• **WORK REQUIRED**
Extract each line of the listing below that contains the string "entryDx", matching case exactly.

— BEGIN —

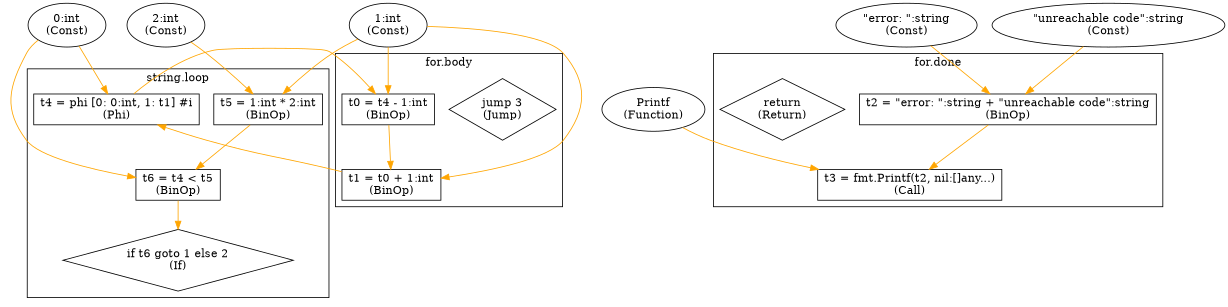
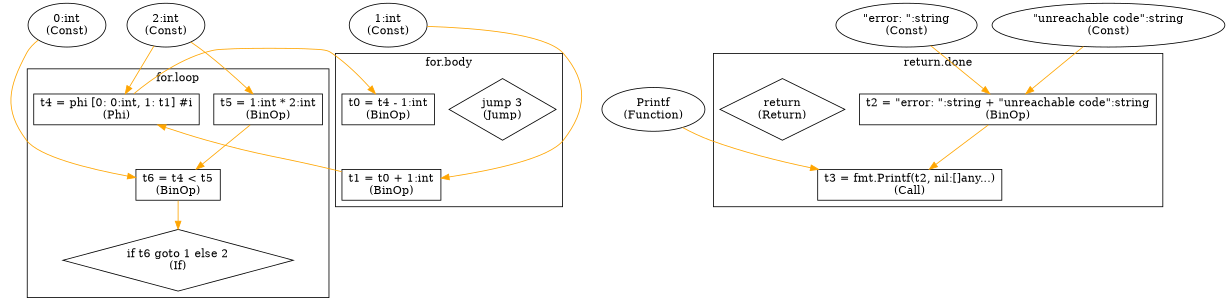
  digraph {
    node [shape=rectangle]
    edge [color=orange]
    "jump 3\n(Jump)" [shape=diamond]
    "t0 = t4 - 1:int\n(BinOp)"
    "t1 = t0 + 1:int\n(BinOp)"
    "t2 = \"error: \":string + \"unreachable code\":string\n(BinOp)"
    "t3 = fmt.Printf(t2, nil:[]any...)\n(Call)"
    "return\n(Return)" [shape=diamond]
    "t4 = phi [0: 0:int, 1: t1] #i\n(Phi)"
    "t5 = 1:int * 2:int\n(BinOp)"
    "t6 = t4 < t5\n(BinOp)"
    "if t6 goto 1 else 2\n(If)" [shape=diamond]
    "1:int\n(Const)" [shape=""]
    "\"error: \":string\n(Const)" [shape=""]
    "\"unreachable code\":string\n(Const)" [shape=""]
    "Printf\n(Function)" [shape=""]
    "0:int\n(Const)" [shape=""]
    "2:int\n(Const)" [shape=""]
    subgraph cluster_1 {
      color=black
      label="for.body"
      "jump 3\n(Jump)"
      "t0 = t4 - 1:int\n(BinOp)"
      "t1 = t0 + 1:int\n(BinOp)"
    }
    subgraph cluster_2 {
      color=black
      label=entry
    }
    subgraph cluster_3 {
      color=black
-     label="for.done"
+     label="return.done"
      "t2 = \"error: \":string + \"unreachable code\":string\n(BinOp)"
      "t3 = fmt.Printf(t2, nil:[]any...)\n(Call)"
      "return\n(Return)"
    }
    subgraph cluster_4 {
      color=black
-     label="string.loop"
+     label="for.loop"
      "t4 = phi [0: 0:int, 1: t1] #i\n(Phi)"
      "t5 = 1:int * 2:int\n(BinOp)"
      "t6 = t4 < t5\n(BinOp)"
      "if t6 goto 1 else 2\n(If)"
    }
-   "t0 = t4 - 1:int\n(BinOp)" -> "t1 = t0 + 1:int\n(BinOp)"
    "t1 = t0 + 1:int\n(BinOp)" -> "t4 = phi [0: 0:int, 1: t1] #i\n(Phi)"
    "t2 = \"error: \":string + \"unreachable code\":string\n(BinOp)" -> "t3 = fmt.Printf(t2, nil:[]any...)\n(Call)"
    "t4 = phi [0: 0:int, 1: t1] #i\n(Phi)" -> "t0 = t4 - 1:int\n(BinOp)"
    "t5 = 1:int * 2:int\n(BinOp)" -> "t6 = t4 < t5\n(BinOp)"
    "t6 = t4 < t5\n(BinOp)" -> "if t6 goto 1 else 2\n(If)"
-   "1:int\n(Const)" -> "t0 = t4 - 1:int\n(BinOp)"
    "1:int\n(Const)" -> "t1 = t0 + 1:int\n(BinOp)"
-   "1:int\n(Const)" -> "t5 = 1:int * 2:int\n(BinOp)"
    "\"error: \":string\n(Const)" -> "t2 = \"error: \":string + \"unreachable code\":string\n(BinOp)"
    "\"unreachable code\":string\n(Const)" -> "t2 = \"error: \":string + \"unreachable code\":string\n(BinOp)"
    "Printf\n(Function)" -> "t3 = fmt.Printf(t2, nil:[]any...)\n(Call)"
-   "0:int\n(Const)" -> "t4 = phi [0: 0:int, 1: t1] #i\n(Phi)"
+   "2:int\n(Const)" -> "t4 = phi [0: 0:int, 1: t1] #i\n(Phi)"
    "0:int\n(Const)" -> "t6 = t4 < t5\n(BinOp)"
    "2:int\n(Const)" -> "t5 = 1:int * 2:int\n(BinOp)"
  }
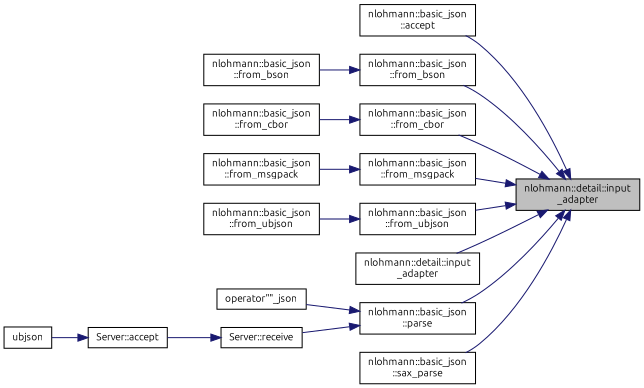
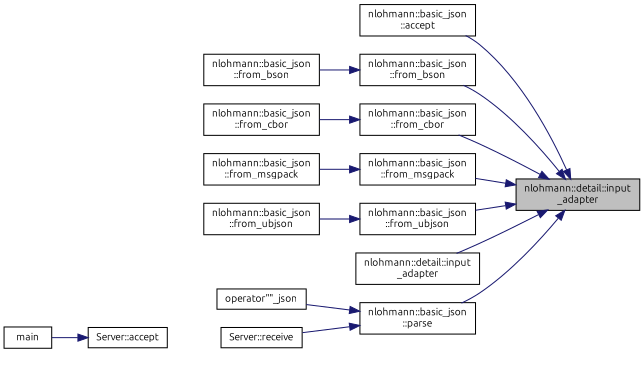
  digraph {
    fontname=Ubuntu
    rankdir=RL
    node [color=black fillcolor=white fontname=Ubuntu fontsize=10 shape=record style=filled]
    edge [color=midnightblue dir=back fontname=Ubuntu fontsize=10 labelfontname=Helvetica labelfontsize=10 style=solid]
    n1 [fillcolor=grey75 fontcolor=black height=0.2 label="nlohmann::detail::input\l_adapter" width=0.4]
    n2 [height=0.2 label="nlohmann::basic_json\l::accept" width=0.4]
    n3 [height=0.2 label="nlohmann::basic_json\l::from_bson" width=0.4]
    n4 [height=0.2 label="nlohmann::basic_json\l::from_cbor" width=0.4]
    n5 [height=0.2 label="nlohmann::basic_json\l::from_msgpack" width=0.4]
    n6 [height=0.2 label="nlohmann::basic_json\l::from_ubjson" width=0.4]
    n7 [height=0.2 label="nlohmann::detail::input\l_adapter" width=0.4]
    n8 [height=0.2 label="nlohmann::basic_json\l::parse" width=0.4]
-   n9 [height=0.2 label="nlohmann::basic_json\l::sax_parse" width=0.4]
    n10 [height=0.2 label="nlohmann::basic_json\l::from_bson" width=0.4]
    n11 [height=0.2 label="nlohmann::basic_json\l::from_cbor" width=0.4]
    n12 [height=0.2 label="nlohmann::basic_json\l::from_msgpack" width=0.4]
    n13 [height=0.2 label="nlohmann::basic_json\l::from_ubjson" width=0.4]
    n14 [height=0.2 label="operator\"\"_json" width=0.4]
    n15 [height=0.2 label="Server::receive" width=0.4]
    n16 [height=0.2 label="Server::accept" width=0.4]
-   n17 [height=0.2 label=ubjson width=0.4]
+   n17 [height=0.2 label=main width=0.4]
    n1 -> n2
    n1 -> n3
    n1 -> n4
    n1 -> n5
    n1 -> n6
    n1 -> n7
    n1 -> n8
-   n1 -> n9
    n3 -> n10
    n4 -> n11
    n5 -> n12
    n6 -> n13
    n8 -> n14
    n8 -> n15
-   n15 -> n16
    n16 -> n17
  }
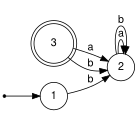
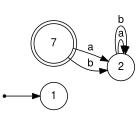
  digraph {
    fontname="Helvetica,Arial,sans-serif"
    rankdir=LR
    node [fontname="Helvetica,Arial,sans-serif" shape=circle]
    edge [fontname="Helvetica,Arial,sans-serif"]
-   3 [shape=doublecircle]
+   3 [shape=doublecircle label=7]
    2
    1
    nowhere [shape=point]
    3 -> 2 [label=a]
    3 -> 2 [label=b]
    2 -> 2 [label=a]
    2 -> 2 [label=b]
-   1 -> 2 [label=b]
    nowhere -> 1
  }
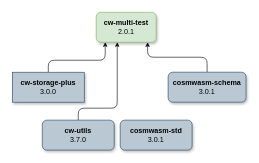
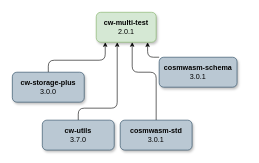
  <mxCell id="0" />
  <mxCell id="1" parent="0" />
  <mxCell id="2" style="edgeStyle=orthogonalEdgeStyle;rounded=1;orthogonalLoop=1;jettySize=auto;html=1;strokeColor=default;align=center;verticalAlign=middle;fontFamily=Helvetica;fontSize=11;fontColor=default;labelBackgroundColor=default;startSize=5;endArrow=classic;endFill=1;endSize=5;curved=0;" parent="1" source="9" edge="1"><mxGeometry relative="1" as="geometry"><mxPoint x="175" y="70" as="targetPoint" /><Array as="points"><mxPoint x="80" y="100" /><mxPoint x="175" y="100" /></Array></mxGeometry></mxCell>
  <mxCell id="3" style="edgeStyle=orthogonalEdgeStyle;rounded=1;orthogonalLoop=1;jettySize=auto;html=1;strokeColor=default;align=center;verticalAlign=middle;fontFamily=Helvetica;fontSize=11;fontColor=default;labelBackgroundColor=default;startSize=5;endArrow=classic;endFill=1;endSize=5;curved=0;exitX=0.5;exitY=0;exitDx=0;exitDy=0;" parent="1" source="10" target="7" edge="1"><mxGeometry relative="1" as="geometry"><Array as="points"><mxPoint x="130" y="180" /><mxPoint x="195" y="180" /></Array></mxGeometry></mxCell>
  <mxCell id="4" style="edgeStyle=orthogonalEdgeStyle;rounded=1;orthogonalLoop=1;jettySize=auto;html=1;strokeColor=default;align=center;verticalAlign=middle;fontFamily=Helvetica;fontSize=11;fontColor=default;labelBackgroundColor=default;startSize=5;endArrow=classic;endFill=1;endSize=5;curved=0;entryX=0.857;entryY=1.003;entryDx=0;entryDy=0;entryPerimeter=0;" parent="1" source="8" target="7" edge="1"><mxGeometry relative="1" as="geometry"><Array as="points"><mxPoint x="345" y="95" /><mxPoint x="245" y="95" /><mxPoint x="245" y="70" /></Array><mxPoint x="250" y="70" as="targetPoint" /></mxGeometry></mxCell>
+ <mxCell id="5" style="edgeStyle=orthogonalEdgeStyle;rounded=1;orthogonalLoop=1;jettySize=auto;html=1;entryX=0.6;entryY=0.997;entryDx=0;entryDy=0;strokeColor=default;align=center;verticalAlign=middle;fontFamily=Helvetica;fontSize=11;fontColor=default;labelBackgroundColor=default;startSize=5;endArrow=classic;endFill=1;endSize=5;curved=0;entryPerimeter=0;" parent="1" source="6" target="7" edge="1"><mxGeometry relative="1" as="geometry"><Array as="points"><mxPoint x="260" y="120" /><mxPoint x="220" y="120" /></Array></mxGeometry></mxCell>
  <mxCell id="6" value="&lt;b&gt;cosmwasm-std&lt;/b&gt;&lt;br&gt;3.0.1" style="rounded=1;whiteSpace=wrap;html=1;fillColor=#bac8d3;strokeColor=#23445d;shadow=1;glass=0;" parent="1" vertex="1"><mxGeometry x="200" y="200" width="120" height="50" as="geometry" /></mxCell>
  <mxCell id="7" value="&lt;b&gt;cw-multi-test&lt;/b&gt;&lt;div&gt;2.0.1&lt;/div&gt;" style="rounded=1;whiteSpace=wrap;html=1;fillColor=#d5e8d4;strokeColor=#82b366;shadow=1;" parent="1" vertex="1"><mxGeometry x="160" y="20" width="100" height="50" as="geometry" /></mxCell>
- <mxCell id="8" value="&lt;b&gt;cosmwasm-schema&lt;/b&gt;&lt;div&gt;3.0.1&lt;/div&gt;" style="rounded=1;whiteSpace=wrap;html=1;fillColor=#bac8d3;strokeColor=#23445d;shadow=1;glass=0;" parent="1" vertex="1"><mxGeometry x="280" y="120" width="130" height="50" as="geometry" /></mxCell>
- <mxCell id="9" value="&lt;b&gt;cw-storage-plus&lt;/b&gt;&lt;br&gt;3.0.0" style="whiteSpace=wrap;html=1;fillColor=#bac8d3;strokeColor=#23445d;shadow=1;glass=0;rounded=0;" parent="1" vertex="1"><mxGeometry x="20" y="120" width="120" height="50" as="geometry" /></mxCell>
+ <mxCell id="8" value="&lt;b&gt;cosmwasm-schema&lt;/b&gt;&lt;div&gt;3.0.1&lt;/div&gt;" style="rounded=1;whiteSpace=wrap;html=1;fillColor=#bac8d3;strokeColor=#23445d;shadow=1;glass=0;" parent="1" vertex="1"><mxGeometry x="265" y="95" width="130" height="50" as="geometry" /></mxCell>
+ <mxCell id="9" value="&lt;b&gt;cw-storage-plus&lt;/b&gt;&lt;br&gt;3.0.0" style="rounded=1;whiteSpace=wrap;html=1;fillColor=#bac8d3;strokeColor=#23445d;shadow=1;glass=0;" parent="1" vertex="1"><mxGeometry x="20" y="120" width="120" height="50" as="geometry" /></mxCell>
  <mxCell id="10" value="&lt;b&gt;cw-utils&lt;/b&gt;&lt;br&gt;3.7.0" style="rounded=1;whiteSpace=wrap;html=1;fillColor=#bac8d3;strokeColor=#23445d;shadow=1;glass=0;" parent="1" vertex="1"><mxGeometry x="70" y="200" width="120" height="50" as="geometry" /></mxCell>
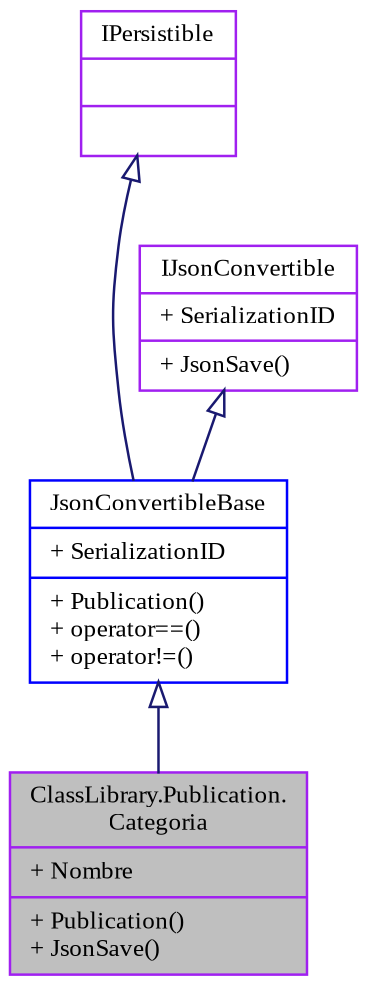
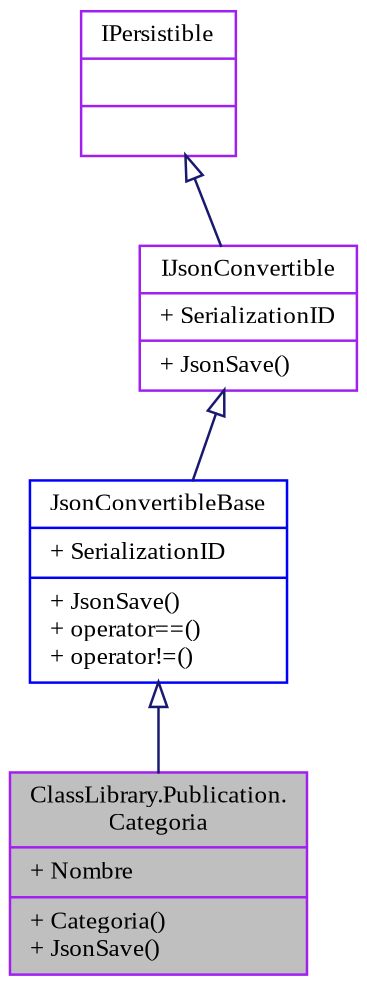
  digraph {
    fontname="Liberation Serif"
    node [color=purple fillcolor=white fontname="Liberation Serif" fontsize=10 shape=record style=filled]
    edge [arrowtail=onormal color=midnightblue dir=back fontname="Liberation Serif" fontsize=10 labelfontname=Helvetica labelfontsize=10 style=solid]
-   n1 [fillcolor=grey75 fontcolor=black height=0.2 label="{ClassLibrary.Publication.\lCategoria\n|+ Nombre\l|+ Publication()\l+ JsonSave()\l}" width=0.4]
-   n2 [color=blue height=0.2 label="{JsonConvertibleBase\n|+ SerializationID\l|+ Publication()\l+ operator==()\l+ operator!=()\l}" width=0.4]
+   n1 [fillcolor=grey75 fontcolor=black height=0.2 label="{ClassLibrary.Publication.\lCategoria\n|+ Nombre\l|+ Categoria()\l+ JsonSave()\l}" width=0.4]
+   n2 [color=blue height=0.2 label="{JsonConvertibleBase\n|+ SerializationID\l|+ JsonSave()\l+ operator==()\l+ operator!=()\l}" width=0.4]
    n3 [height=0.2 label="{IJsonConvertible\n|+ SerializationID\l|+ JsonSave()\l}" width=0.4]
    n4 [height=0.2 label="{IPersistible\n||}" width=0.4]
    n2 -> n1
    n3 -> n2
-   n4 -> n2
+   n4 -> n3
  }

— END —

• **FULL SOLUTION**
  <mxCell id="4" style="edgeStyle=orthogonalEdgeStyle;rounded=1;orthogonalLoop=1;jettySize=auto;html=1;strokeColor=default;align=center;verticalAlign=middle;fontFamily=Helvetica;fontSize=11;fontColor=default;labelBackgroundColor=default;startSize=5;endArrow=classic;endFill=1;endSize=5;curved=0;entryX=0.857;entryY=1.003;entryDx=0;entryDy=0;entryPerimeter=0;" parent="1" source="8" target="7" edge="1"><mxGeometry relative="1" as="geometry"><Array as="points"><mxPoint x="345" y="95" /><mxPoint x="245" y="95" /><mxPoint x="245" y="70" /></Array><mxPoint x="250" y="70" as="targetPoint" /></mxGeometry></mxCell>
+ <mxCell id="5" style="edgeStyle=orthogonalEdgeStyle;rounded=1;orthogonalLoop=1;jettySize=auto;html=1;entryX=0.6;entryY=0.997;entryDx=0;entryDy=0;strokeColor=default;align=center;verticalAlign=middle;fontFamily=Helvetica;fontSize=11;fontColor=default;labelBackgroundColor=default;startSize=5;endArrow=classic;endFill=1;endSize=5;curved=0;entryPerimeter=0;" parent="1" source="6" target="7" edge="1"><mxGeometry relative="1" as="geometry"><Array as="points"><mxPoint x="260" y="120" /><mxPoint x="220" y="120" /></Array></mxGeometry></mxCell>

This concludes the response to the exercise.